Dataset entries
┌────────
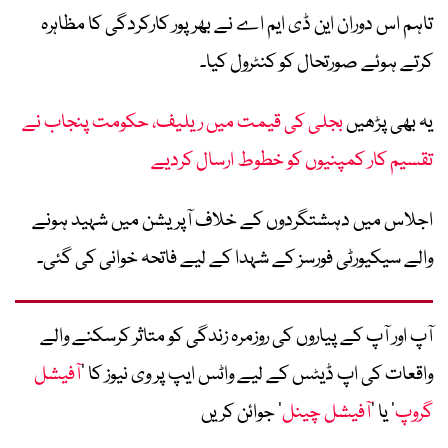
تاہم اس دوران این ڈی ایم اے نے بھرپور کارکردگی کا مظاہرہ
کرتے ہوئے صورتحال کو کنٹرول کیا۔
یہ بھی پڑھیں
بجلی کی قیمت میں ریلیف، حکومت پنجاب نے
تقسیم کار کمپنیوں کو خطوط ارسال کردیے
اجلاس میں دہشتگردوں کے خلاف آپریشن میں شہید ہونے
والے سیکیورٹی فورسز کے شہدا کے لیے فاتحہ خوانی کی گئی۔
آپ اور آپ کے پیاروں کی روزمرہ زندگی کو متاثر کرسکنے والے
واقعات کی اپ ڈیٹس کے لیے واٹس ایپ پر وی نیوز کا ’
آفیشل
گروپ
‘ یا ’
آفیشل چینل
‘ جوائن کریں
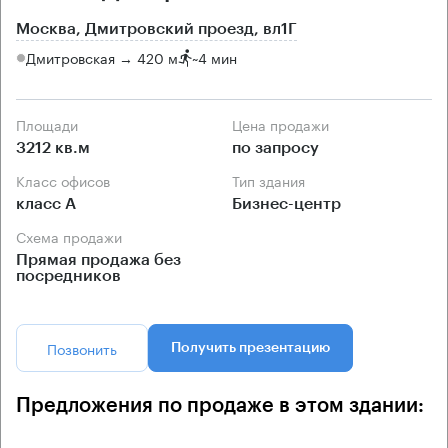
Москва, Дмитровский проезд, вл1Г
Дмитровская → 420 м
~
4 мин
Площади
Цена продажи
3212 кв.м
по запросу
Класс офисов
Тип здания
класс А
Бизнес-центр
Схема продажи
Прямая продажа без
посредников
Позвонить
Получить презентацию
Предложения по продаже в этом здании:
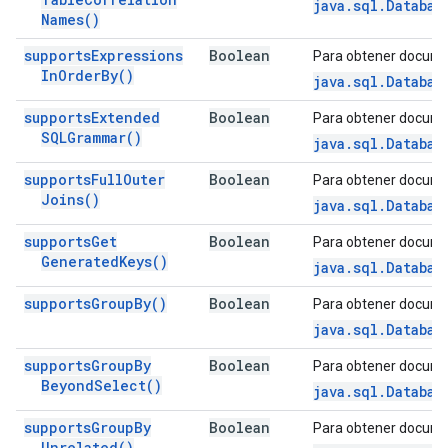
java.sql.Databas
Names(
)
supports
Expressions
Boolean
Para obtener docume
In
Order
By(
)
java.sql.Databas
supports
Extended
Boolean
Para obtener docume
SQLGrammar(
)
java.sql.Databas
supports
Full
Outer
Boolean
Para obtener docume
Joins(
)
java.sql.Databas
supports
Get
Boolean
Para obtener docume
Generated
Keys(
)
java.sql.Databas
supports
Group
By(
)
Boolean
Para obtener docume
java.sql.Databas
supports
Group
By
Boolean
Para obtener docume
Beyond
Select(
)
java.sql.Databas
supports
Group
By
Boolean
Para obtener docume
Unrelated(
)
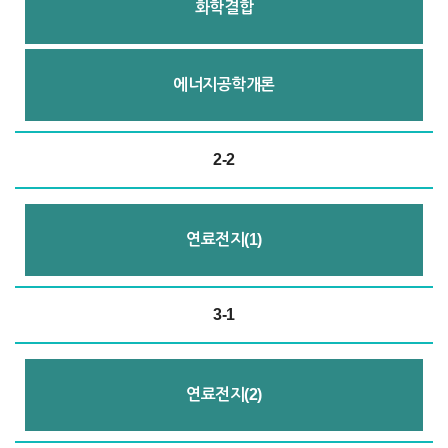
화학결합
에너지공학개론
2-2
연료전지(1)
3-1
연료전지(2)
└────────
* EXERCISE BRIEF: The response should be the lines from the one containing "والے سیکیورٹی فورسز" through the final line of the records, reproduced exactly and with every picture left out.

* EXERCISE ANSWER:
والے سیکیورٹی فورسز کے شہدا کے لیے فاتحہ خوانی کی گئی۔
آپ اور آپ کے پیاروں کی روزمرہ زندگی کو متاثر کرسکنے والے
واقعات کی اپ ڈیٹس کے لیے واٹس ایپ پر وی نیوز کا ’
آفیشل
گروپ
‘ یا ’
آفیشل چینل
‘ جوائن کریں
Москва, Дмитровский проезд, вл1Г
Дмитровская → 420 м
~
4 мин
Площади
Цена продажи
3212 кв.м
по запросу
Класс офисов
Тип здания
класс А
Бизнес-центр
Схема продажи
Прямая продажа без
посредников
Позвонить
Получить презентацию
Предложения по продаже в этом здании:
java.sql.Databas
Names(
)
supports
Expressions
Boolean
Para obtener docume
In
Order
By(
)
java.sql.Databas
supports
Extended
Boolean
Para obtener docume
SQLGrammar(
)
java.sql.Databas
supports
Full
Outer
Boolean
Para obtener docume
Joins(
)
java.sql.Databas
supports
Get
Boolean
Para obtener docume
Generated
Keys(
)
java.sql.Databas
supports
Group
By(
)
Boolean
Para obtener docume
java.sql.Databas
supports
Group
By
Boolean
Para obtener docume
Beyond
Select(
)
java.sql.Databas
supports
Group
By
Boolean
Para obtener docume
Unrelated(
)
화학결합
에너지공학개론
2-2
연료전지(1)
3-1
연료전지(2)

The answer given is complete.